Our Earth provides us food, shelter, protection and other necessary resources. This is a privilege given to us by nature and it's our responsibility to protect this planet. We can do our bit in saving the earth by not littering, reducing our garbage, not wasting water, and supporting programs that produce more food on less land, eliminate overfishing, and increase clean energy.
Sir David Attenborough explains how humans can take charge of our future and save our planet in the new Netflix documentary: David Attenborough: A Life on Our Planet. This film finds the legendary broadcaster and conservationist looking back at his long life, possibly because he’s looking ahead toward the end of it — and to the end of all life on Earth, something that would occur all too soon if humanity doesn’t wise up, he asserts. This is about the gross negative impact human life has had on the planet, from a man who spent the vast bulk of his 94 years studying it.
A Life on Our Planet opens with scenes from the 2019 Attenborough-narrated Netflix series Our Planet: Chernobyl, where a nuclear power plant exploded in 1986, irradiating the area and forcing 50,000 people to evacuate. Now, it’s overrun with vegetation, and animals wander through the crumbling ghost town. Nature has reclaimed this site of, as Attenborough puts it, exemplary human error.

* Dataset records
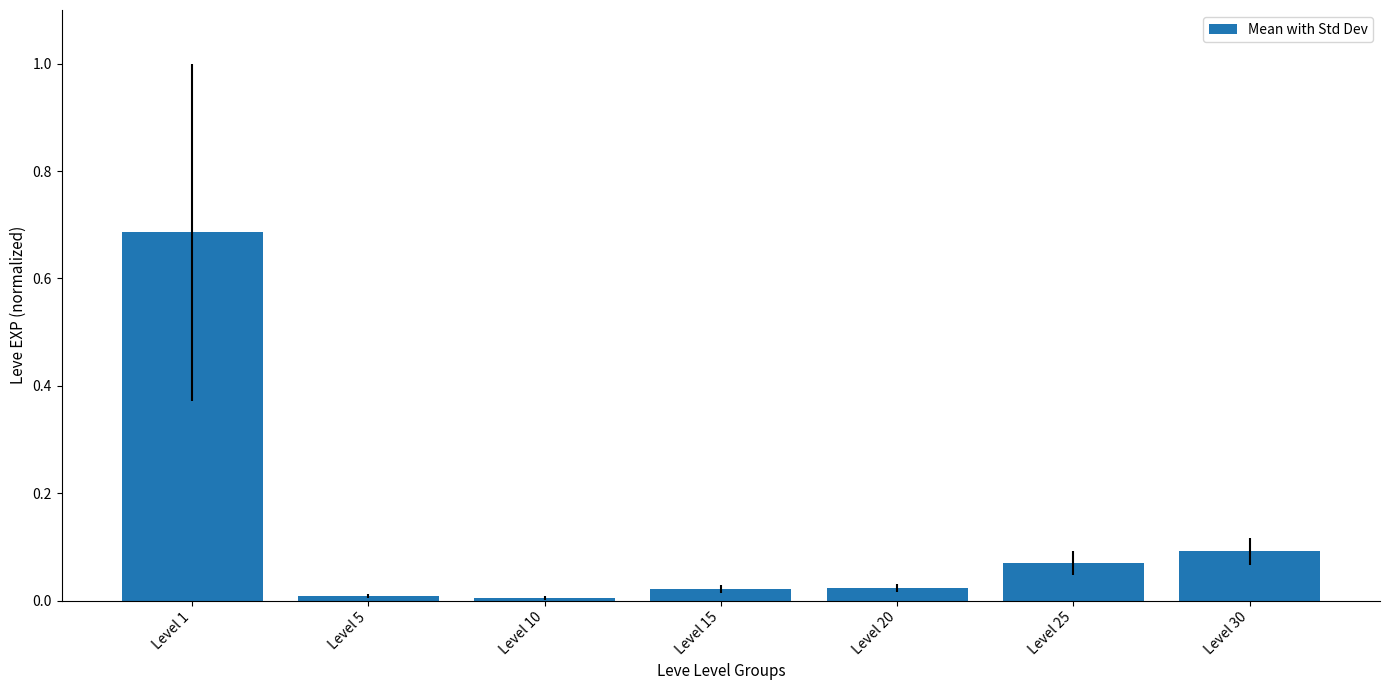

How many bars are there in total?

7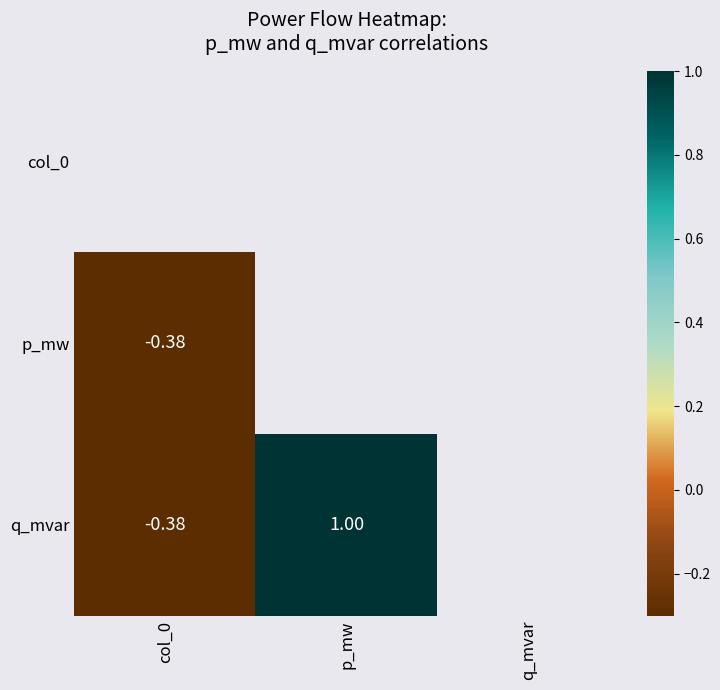

True or false: q_mvar has a value of 1.0 at p_mw.

True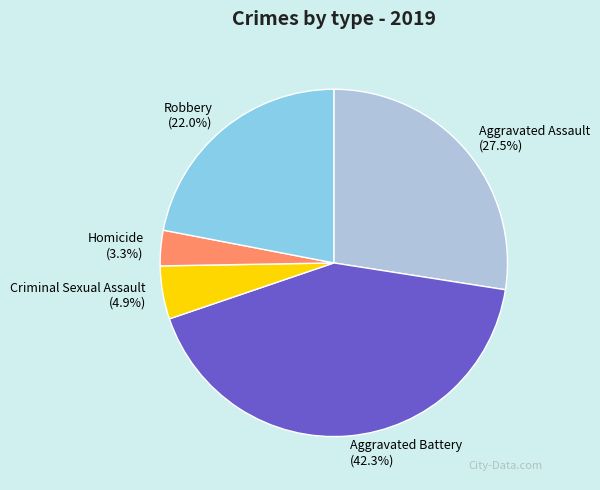

To the nearest percent, what is the average slice percentage?

20%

* Directions
List the three goals of the programs that the text about protecting the Earth says we can support.

* Problem solution
- producing more food on less land
- eliminating overfishing
- increasing clean energy